マトラはもともと、第2次世界大戦直後に航空宇宙開発の会社として設立され、ミサイルメーカーとして有名になった。それが自動車業界に参入したのは、グループ会社が史上初のミッドシップロードカー、ルネ・ボネ・ジェットのFRPボディ製作を担当していたことがきっかけだったという。
マトラはルネ・ボネを買収して自動車業界に参入すると、レーシングカーの開発も始める。そして1969年にはF1ワールドチャンピオン、1972年からは3年連続でル・マン24時間レース総合優勝という、歴史に残る結果を残した。
その後はリジェなどにエンジンを供給し、ロードカーではミッドシップスポーツのバゲーラやムレーナを送り出したあと、ルノーと提携して自社開発生産のミニバンをエスパスとして販売。欧州ミニバンのパイオニアとしてヒットに結びつけた。

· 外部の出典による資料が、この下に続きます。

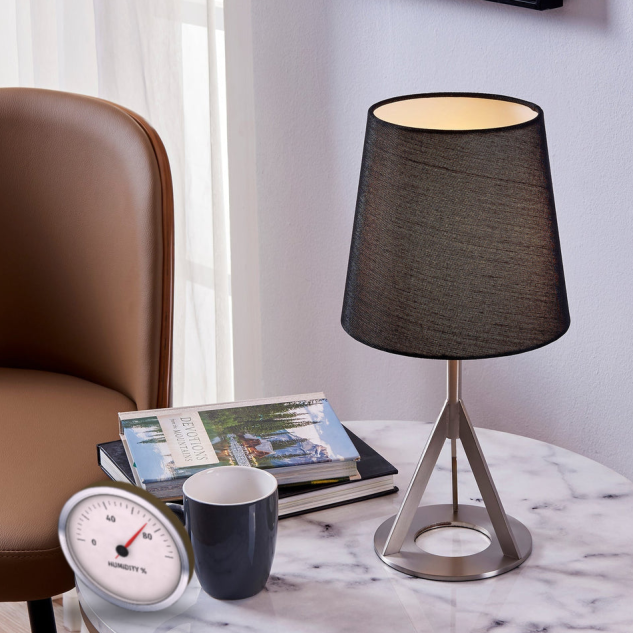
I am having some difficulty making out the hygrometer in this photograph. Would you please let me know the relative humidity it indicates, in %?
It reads 72 %
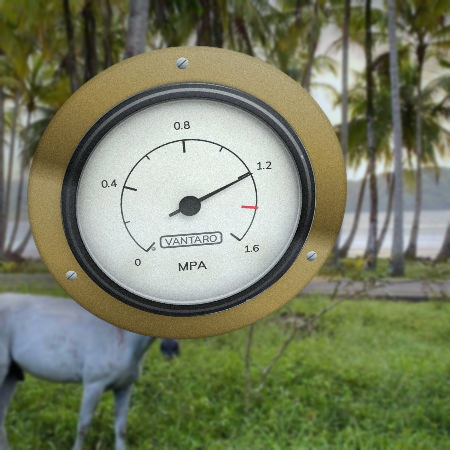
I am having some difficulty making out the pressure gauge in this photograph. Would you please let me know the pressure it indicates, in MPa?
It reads 1.2 MPa
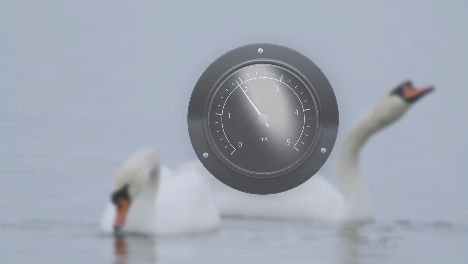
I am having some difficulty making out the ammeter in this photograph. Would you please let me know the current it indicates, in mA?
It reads 1.9 mA
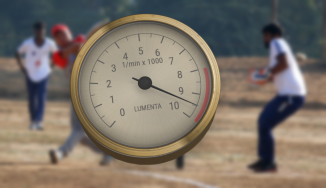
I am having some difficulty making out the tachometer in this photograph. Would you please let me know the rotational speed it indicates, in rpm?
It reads 9500 rpm
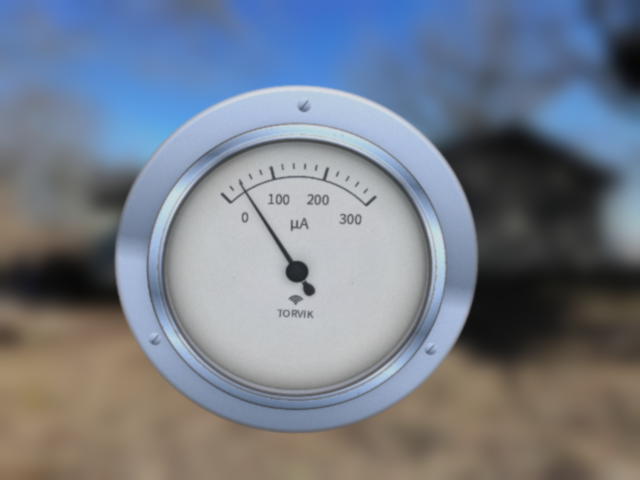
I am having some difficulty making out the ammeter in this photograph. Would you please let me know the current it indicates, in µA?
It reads 40 µA
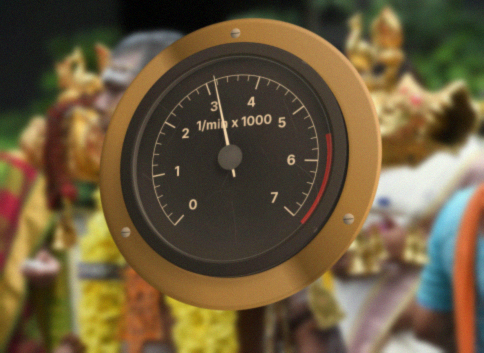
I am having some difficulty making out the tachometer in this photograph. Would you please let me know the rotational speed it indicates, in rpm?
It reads 3200 rpm
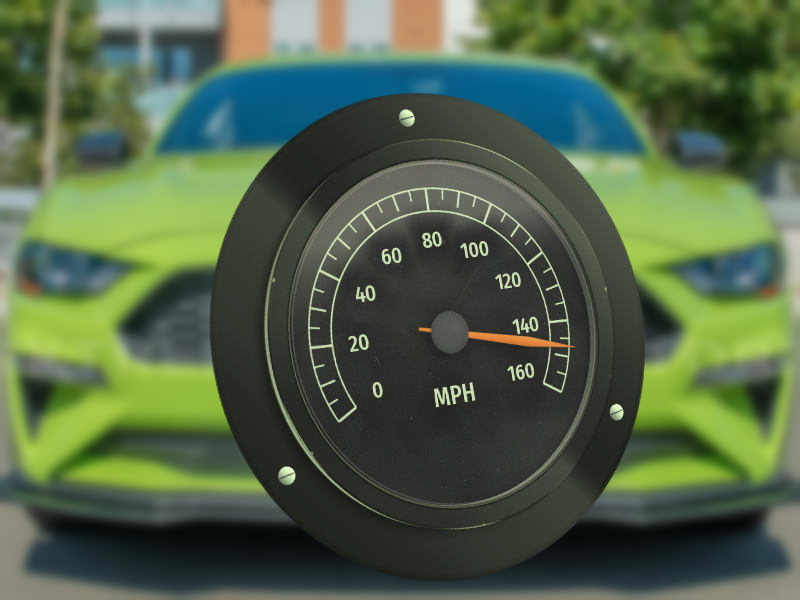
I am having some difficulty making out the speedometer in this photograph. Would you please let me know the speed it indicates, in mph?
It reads 147.5 mph
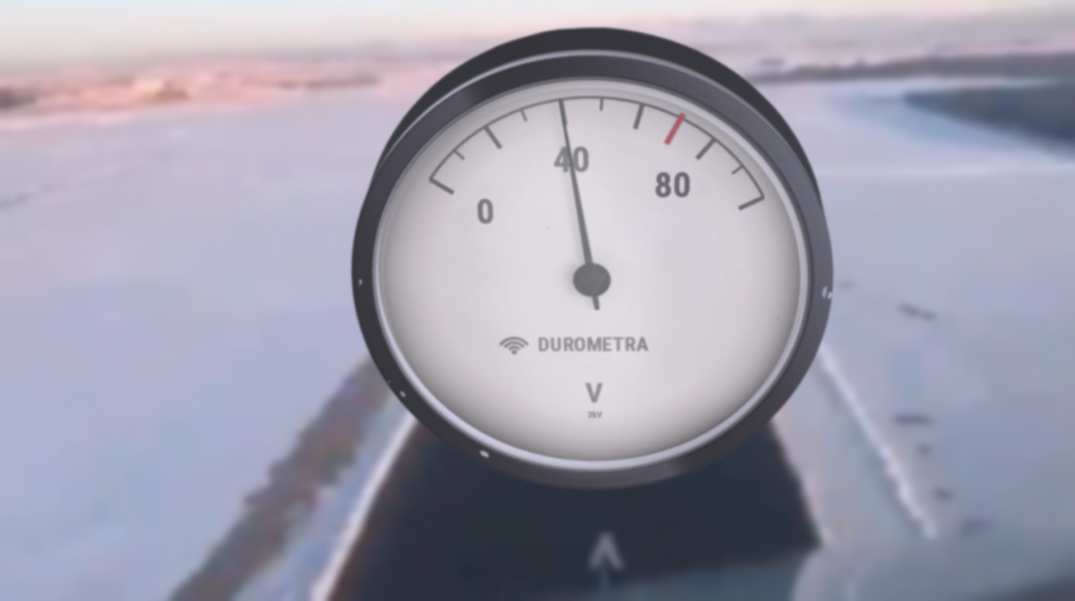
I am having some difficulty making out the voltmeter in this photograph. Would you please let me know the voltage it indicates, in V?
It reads 40 V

しかしルノーはその後、エスパスを自社開発生産に移行することを決定。マトラはエスパスをベースとしたクーペであるアヴァンタイムの生産を担当したが、2年間で8000台あまりしか売れず、自動車業界から撤退してしまった。
歴代V12エンジンのなかでもダントツの快音
僕はムレーナとアヴァンタイムの所有経験がある。先進的・独創的な思想に惹かれていたことが理由だが、ロードカーはすべて提携相手の量産エンジンを搭載していた。しかし、レーシングカーは違った。自社開発の3リッターV型12気筒を積んでいたのだ。
F1での戦闘力はトップレベルではなく、チャンピオンを獲得したマシンはフォードコスワースDFVを積んでいた。しかし、プロトタイプとは相性が良かったようで、ル・マン3連覇はすべてこのV12によるものだ。
モータースポーツファンの間では、このV12は「マトラソプラノ」という形容詞とともに愛されている。今もYouTubeなどで聞くことができる、突き抜けるようなハイトーンを、僕はフランスのイベントで何度か耳にしたことがある。
フェラーリやランボルギーニ、そしてわがホンダなど、V12を手がけたメーカーは数多いけれど、その中でもダントツの快音だと断言できる。しかも前に書いたように、音だけなのではない。強さを兼ね備えていたのだ。
ロードカーの工場があったフランス中部の都市ロモランタン・ラントネには、エスパス・オートモビル・マトラというミュージアムがある。僕は2005年にここを訪れたことがある。
館内はフォーミュラやプロトタイプスポーツがずらっと並び、フレンチブルーの海と言いたくなる光景。そして片隅には7基のV12がショーケースに収まっていた。壁には当時のレースシーンの写真。あの素晴らしすぎるサウンドを耳にしながら、サーキットでフルスロットルを試してみたいという思いに駆られた。
あれから17年。今もその気持ちは揺るぎない。